Pasolini non aveva forse intravisto il mondo in cui oggi siamo immersi?  Per questo val la pena leggerlo e rileggerlo. E come Fondazione San Benedetto l’abbiamo messo più volte a tema negli incontri del Mese Letterario, già sin dalla prima edizione.
Sulla storia di Anna Laura Braghetti vi invitiamo invece a leggere l’articolo di Lucio Brunelli apparso sull’Osservatore Romano. Dopo aver ripercorso le sue tappe come terrorista, Brunelli sottolinea che poi in Braghetti maturò il pentimento: «Un pentimento graduale e autentico, quindi lancinante, consapevole del terribile male compiuto.
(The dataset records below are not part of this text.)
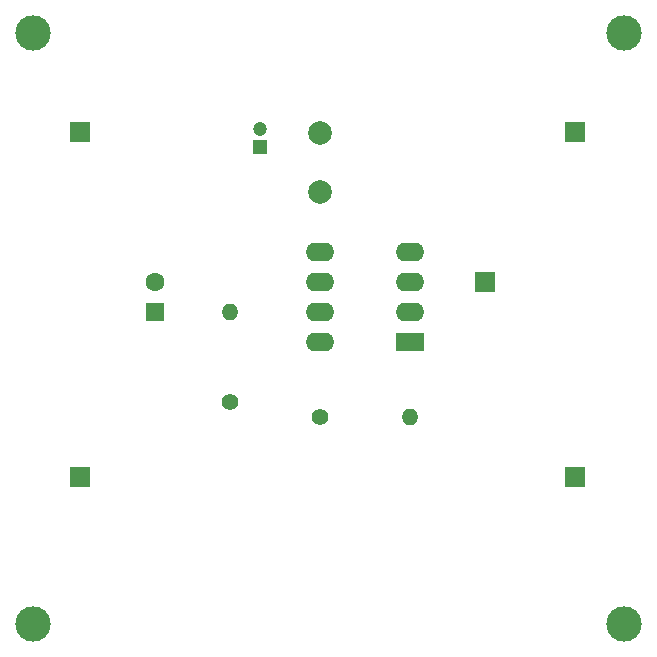
<source format=gbr>
G04 #@! TF.FileFunction,Copper,L1,Top,Signal*
%FSLAX46Y46*%
G04 Gerber Fmt 4.6, Leading zero omitted, Abs format (unit mm)*
G04 Created by KiCad (PCBNEW 4.0.7) date 02/11/18 19:05:46*
%MOMM*%
%LPD*%
G01*
G04 APERTURE LIST*
%ADD10C,0.100000*%
%ADD11R,1.200000X1.200000*%
%ADD12C,1.200000*%
%ADD13R,1.600000X1.600000*%
%ADD14C,1.600000*%
%ADD15C,2.000000*%
%ADD16C,1.400000*%
%ADD17O,1.400000X1.400000*%
%ADD18R,2.400000X1.600000*%
%ADD19O,2.400000X1.600000*%
%ADD20R,1.800000X1.800000*%
%ADD21C,3.000000*%
G04 APERTURE END LIST*
D10*
D11*
X149220000Y-94610000D03*
D12*
X149220000Y-93110000D03*
D13*
X140330000Y-108580000D03*
D14*
X140330000Y-106080000D03*
D15*
X154300000Y-98420000D03*
X154300000Y-93420000D03*
D16*
X146680000Y-116200000D03*
D17*
X146680000Y-108580000D03*
D16*
X154300000Y-117470000D03*
D17*
X161920000Y-117470000D03*
D18*
X161920000Y-111120000D03*
D19*
X154300000Y-103500000D03*
X161920000Y-108580000D03*
X154300000Y-106040000D03*
X161920000Y-106040000D03*
X154300000Y-108580000D03*
X161920000Y-103500000D03*
X154300000Y-111120000D03*
D20*
X133980000Y-122550000D03*
X175890000Y-93340000D03*
X175890000Y-122550000D03*
X168270000Y-106040000D03*
X133980000Y-93340000D03*
D21*
X130000000Y-85000000D03*
X180000000Y-85000000D03*
X180000000Y-135000000D03*
X130000000Y-135000000D03*
M02*

</source>
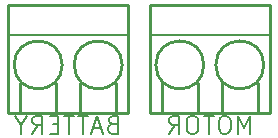
<source format=gbo>
G04 (created by PCBNEW (2013-07-07 BZR 4022)-stable) date 2015/08/15 16:03:12*
%MOIN*%
G04 Gerber Fmt 3.4, Leading zero omitted, Abs format*
%FSLAX34Y34*%
G01*
G70*
G90*
G04 APERTURE LIST*
%ADD10C,0.00590551*%
%ADD11C,0.01*%
%ADD12C,0.00787402*%
G04 APERTURE END LIST*
G54D10*
X119685Y-73031D02*
X115748Y-73031D01*
G54D11*
X119316Y-74615D02*
X119316Y-75615D01*
X118116Y-74615D02*
X118116Y-75615D01*
X117316Y-74615D02*
X117316Y-75615D01*
X116116Y-74615D02*
X116116Y-75615D01*
X117516Y-74015D02*
G75*
G03X117516Y-74015I-800J0D01*
G74*
G01*
X119516Y-74015D02*
G75*
G03X119516Y-74015I-800J0D01*
G74*
G01*
X115716Y-74015D02*
X115716Y-75615D01*
X115716Y-75615D02*
X116316Y-75615D01*
X116316Y-75615D02*
X119516Y-75615D01*
X119516Y-75615D02*
X119716Y-75615D01*
X119716Y-75615D02*
X119716Y-74015D01*
X115716Y-72015D02*
X119716Y-72015D01*
X119716Y-72015D02*
X119716Y-74015D01*
X115716Y-72015D02*
X115716Y-74015D01*
G54D10*
X124409Y-73031D02*
X120472Y-73031D01*
G54D11*
X124040Y-74615D02*
X124040Y-75615D01*
X122840Y-74615D02*
X122840Y-75615D01*
X122040Y-74615D02*
X122040Y-75615D01*
X120840Y-74615D02*
X120840Y-75615D01*
X122240Y-74015D02*
G75*
G03X122240Y-74015I-800J0D01*
G74*
G01*
X124240Y-74015D02*
G75*
G03X124240Y-74015I-800J0D01*
G74*
G01*
X120440Y-74015D02*
X120440Y-75615D01*
X120440Y-75615D02*
X121040Y-75615D01*
X121040Y-75615D02*
X124240Y-75615D01*
X124240Y-75615D02*
X124440Y-75615D01*
X124440Y-75615D02*
X124440Y-74015D01*
X120440Y-72015D02*
X124440Y-72015D01*
X124440Y-72015D02*
X124440Y-74015D01*
X120440Y-72015D02*
X120440Y-74015D01*
G54D12*
X119192Y-75992D02*
X119108Y-76020D01*
X119080Y-76048D01*
X119052Y-76105D01*
X119052Y-76189D01*
X119080Y-76245D01*
X119108Y-76273D01*
X119164Y-76302D01*
X119389Y-76302D01*
X119389Y-75711D01*
X119192Y-75711D01*
X119136Y-75739D01*
X119108Y-75767D01*
X119080Y-75823D01*
X119080Y-75880D01*
X119108Y-75936D01*
X119136Y-75964D01*
X119192Y-75992D01*
X119389Y-75992D01*
X118827Y-76133D02*
X118546Y-76133D01*
X118883Y-76302D02*
X118686Y-75711D01*
X118489Y-76302D01*
X118377Y-75711D02*
X118039Y-75711D01*
X118208Y-76302D02*
X118208Y-75711D01*
X117927Y-75711D02*
X117589Y-75711D01*
X117758Y-76302D02*
X117758Y-75711D01*
X117393Y-75992D02*
X117196Y-75992D01*
X117111Y-76302D02*
X117393Y-76302D01*
X117393Y-75711D01*
X117111Y-75711D01*
X116521Y-76302D02*
X116718Y-76020D01*
X116858Y-76302D02*
X116858Y-75711D01*
X116633Y-75711D01*
X116577Y-75739D01*
X116549Y-75767D01*
X116521Y-75823D01*
X116521Y-75908D01*
X116549Y-75964D01*
X116577Y-75992D01*
X116633Y-76020D01*
X116858Y-76020D01*
X116155Y-76020D02*
X116155Y-76302D01*
X116352Y-75711D02*
X116155Y-76020D01*
X115958Y-75711D01*
X123776Y-76302D02*
X123776Y-75711D01*
X123579Y-76133D01*
X123383Y-75711D01*
X123383Y-76302D01*
X122989Y-75711D02*
X122876Y-75711D01*
X122820Y-75739D01*
X122764Y-75795D01*
X122736Y-75908D01*
X122736Y-76105D01*
X122764Y-76217D01*
X122820Y-76273D01*
X122876Y-76302D01*
X122989Y-76302D01*
X123045Y-76273D01*
X123101Y-76217D01*
X123129Y-76105D01*
X123129Y-75908D01*
X123101Y-75795D01*
X123045Y-75739D01*
X122989Y-75711D01*
X122567Y-75711D02*
X122230Y-75711D01*
X122398Y-76302D02*
X122398Y-75711D01*
X121920Y-75711D02*
X121808Y-75711D01*
X121751Y-75739D01*
X121695Y-75795D01*
X121667Y-75908D01*
X121667Y-76105D01*
X121695Y-76217D01*
X121751Y-76273D01*
X121808Y-76302D01*
X121920Y-76302D01*
X121976Y-76273D01*
X122033Y-76217D01*
X122061Y-76105D01*
X122061Y-75908D01*
X122033Y-75795D01*
X121976Y-75739D01*
X121920Y-75711D01*
X121077Y-76302D02*
X121273Y-76020D01*
X121414Y-76302D02*
X121414Y-75711D01*
X121189Y-75711D01*
X121133Y-75739D01*
X121105Y-75767D01*
X121077Y-75823D01*
X121077Y-75908D01*
X121105Y-75964D01*
X121133Y-75992D01*
X121189Y-76020D01*
X121414Y-76020D01*
M02*

</source>
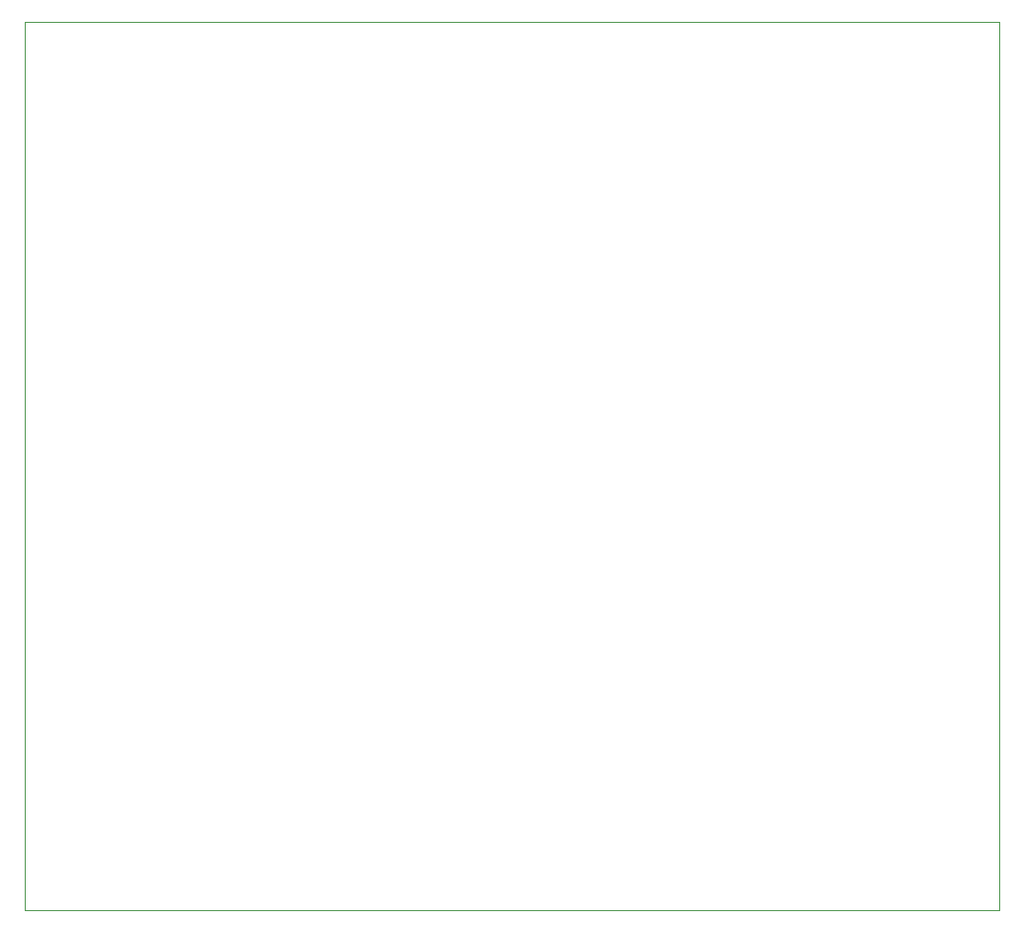
<source format=gbr>
%TF.GenerationSoftware,KiCad,Pcbnew,(5.1.10-1-10_14)*%
%TF.CreationDate,2021-09-15T12:17:34-04:00*%
%TF.ProjectId,prototype-bus-board,70726f74-6f74-4797-9065-2d6275732d62,rev?*%
%TF.SameCoordinates,Original*%
%TF.FileFunction,Profile,NP*%
%FSLAX46Y46*%
G04 Gerber Fmt 4.6, Leading zero omitted, Abs format (unit mm)*
G04 Created by KiCad (PCBNEW (5.1.10-1-10_14)) date 2021-09-15 12:17:34*
%MOMM*%
%LPD*%
G01*
G04 APERTURE LIST*
%TA.AperFunction,Profile*%
%ADD10C,0.050000*%
%TD*%
G04 APERTURE END LIST*
D10*
X176236000Y-135128000D02*
X176236000Y-56134000D01*
X262890000Y-135128000D02*
X176236000Y-135128000D01*
X262890000Y-56134000D02*
X176236000Y-56134000D01*
X262890000Y-56388000D02*
X262890000Y-132588000D01*
X262890000Y-56134000D02*
X262890000Y-56388000D01*
X262890000Y-132588000D02*
X262890000Y-135128000D01*
M02*

</source>
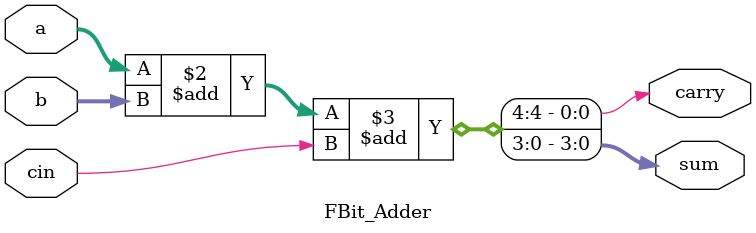
<source format=v>
`timescale 1ns / 1ps


module FBit_Adder(sum, carry, a, b, cin );
input  wire [3:0] a;
input  wire [3:0] b;
input cin;
output reg [3: 0] sum;
output  reg carry;

always@(*)

begin

{carry, sum} = a + b + cin;

end
endmodule



</source>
E compiuto – questo il paradosso più drammatico di quella storia – in nome di un ideale di giustizia». Fino all’incontro in carcere con il fratello di Bachelet. «Da lui – raccontava Braghetti – ho avuto una grande energia per ricominciare, e un aiuto decisivo nel capire come e da dove potevo riprendere a vivere nel mondo e con gli altri. Ho capito di avere mancato, innanzitutto, verso la mia propria umanità, e di aver travolto per questo quella di altri. Non è stato un cammino facile».
A un convegno sul carcere organizzato dalla Caritas, qualche tempo dopo – ricorda Brunelli -, «la Braghetti incontrò il figlio di Bachelet, Giovanni. Si riconobbero e si salutarono. Giovanni le disse: “Bisogna saper riaccogliere chi ha sbagliato”. Anna Laura commentò: “Lui e i suoi familiari sono stati capaci di farlo addirittura con me. Li ho danneggiati in modo irreparabile e ne ho avuto in cambio solo del bene”». Questa la conclusione di Brunelli: «Forse sono ingenuo o forse è la vecchiaia ma ogni volta che leggo queste pagine mi commuovo nel profondo. E penso che solo un Dio, e un Dio vivo, può fare miracoli così».